NU harus tetap dilanggengkan dalam rangkaian untaian jam’iyah yang
utuh dan terus berkesinambungan. Sekali waktu, NU harus pula dibersihkan
kotorannya dari unsur-unsur yang hendak merugikan perjuangan NU itu
sendiri, baik individu maupun kelompok tertentu, baik internal maupun
eksternal, tanpa harus merusak tataran jam’iyah yang telah kokoh dan
kuat (jabbar) dan telah terbukti kegigihan perjuangannya (qahhar). Karena itu kita hendaknya selalu muhasabah, evaluasi dan refleksi diri, tanpa menyalahkan dan mencaci orang lain.
Demikian, salah satu pernyataan penting dalam Silaturrahim Dzurriyah,
Masyayikh, Habaib, dan Ulama Se-Jawa Timur, “Menegaskan Pengertian
Khittah NU” di Pondok Pesantren Salafiyah Syafi’iyah tadi siang.
Kegiatan tersebut diikuti oleh ratusan ulama dan pengasuh pondok
pesantren. Di antara yang hadir, Prof. Dr. KH. Ahmad Zahro, Prof. Dr.

Perintah 1 =
Tolong daftarkan setiap baris catatan yang memuat kata "LEED", dengan memperhatikan huruf besar dan kecil.
Teks dan catatan ini tidak saling berkaitan.

Catatan Tugas Ini =
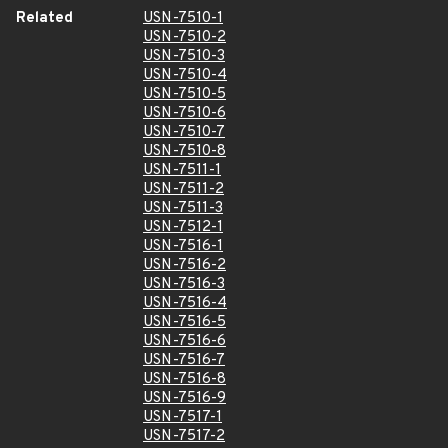
Related
USN-7510-1
USN-7510-2
USN-7510-3
USN-7510-4
USN-7510-5
USN-7510-6
USN-7510-7
USN-7510-8
USN-7511-1
USN-7511-2
USN-7511-3
USN-7512-1
USN-7516-1
USN-7516-2
USN-7516-3
USN-7516-4
USN-7516-5
USN-7516-6
USN-7516-7
USN-7516-8
USN-7516-9
USN-7517-1
USN-7517-2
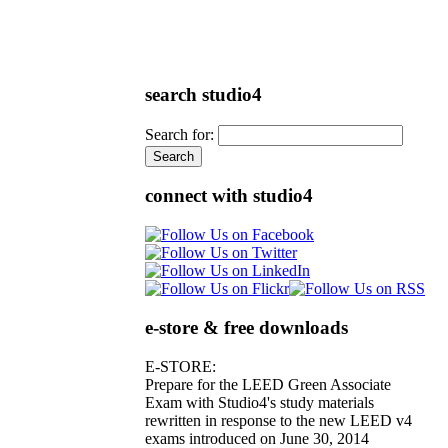
search studio4
Search for:
connect with studio4
e-store & free downloads
E-STORE:
Prepare for the LEED Green Associate
Exam with Studio4's study materials
rewritten in response to the new LEED v4
exams introduced on June 30, 2014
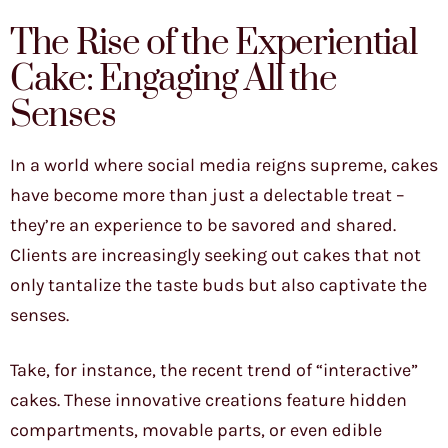
The Rise of the Experiential
Cake: Engaging All the
Senses
In a world where social media reigns supreme, cakes
have become more than just a delectable treat –
they’re an experience to be savored and shared.
Clients are increasingly seeking out cakes that not
only tantalize the taste buds but also captivate the
senses.
Take, for instance, the recent trend of “interactive”
cakes. These innovative creations feature hidden
compartments, movable parts, or even edible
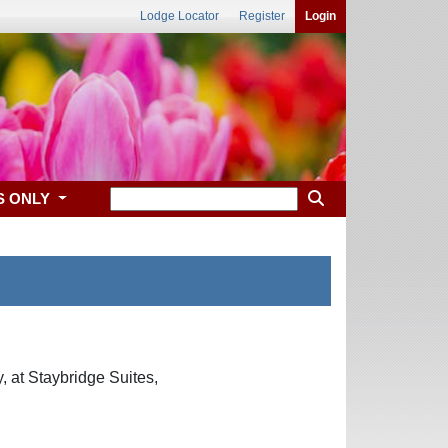
Lodge Locator
Register
Login
S ONLY
 at Staybridge Suites,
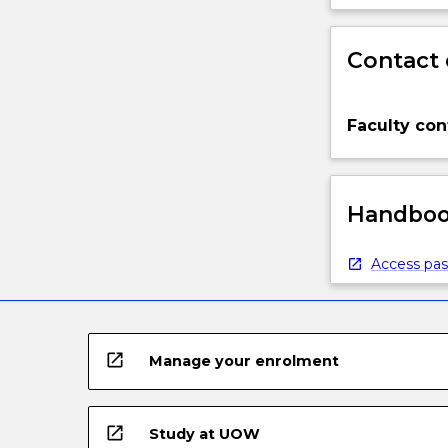
Contact 
Faculty con
Handbook
Access pas
open_in_new
Manage your enrolment
open_in_new
Study at UOW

Perintah 2 =
Di pondok pesantren mana silaturahim yang disebut dalam teks yang diberikan berlangsung?

Jawaban yang Diharapkan 1 =
Prepare for the LEED Green Associate
rewritten in response to the new LEED v4

Jawaban yang Diharapkan 2 =
Di Pondok Pesantren Salafiyah Syafi’iyah.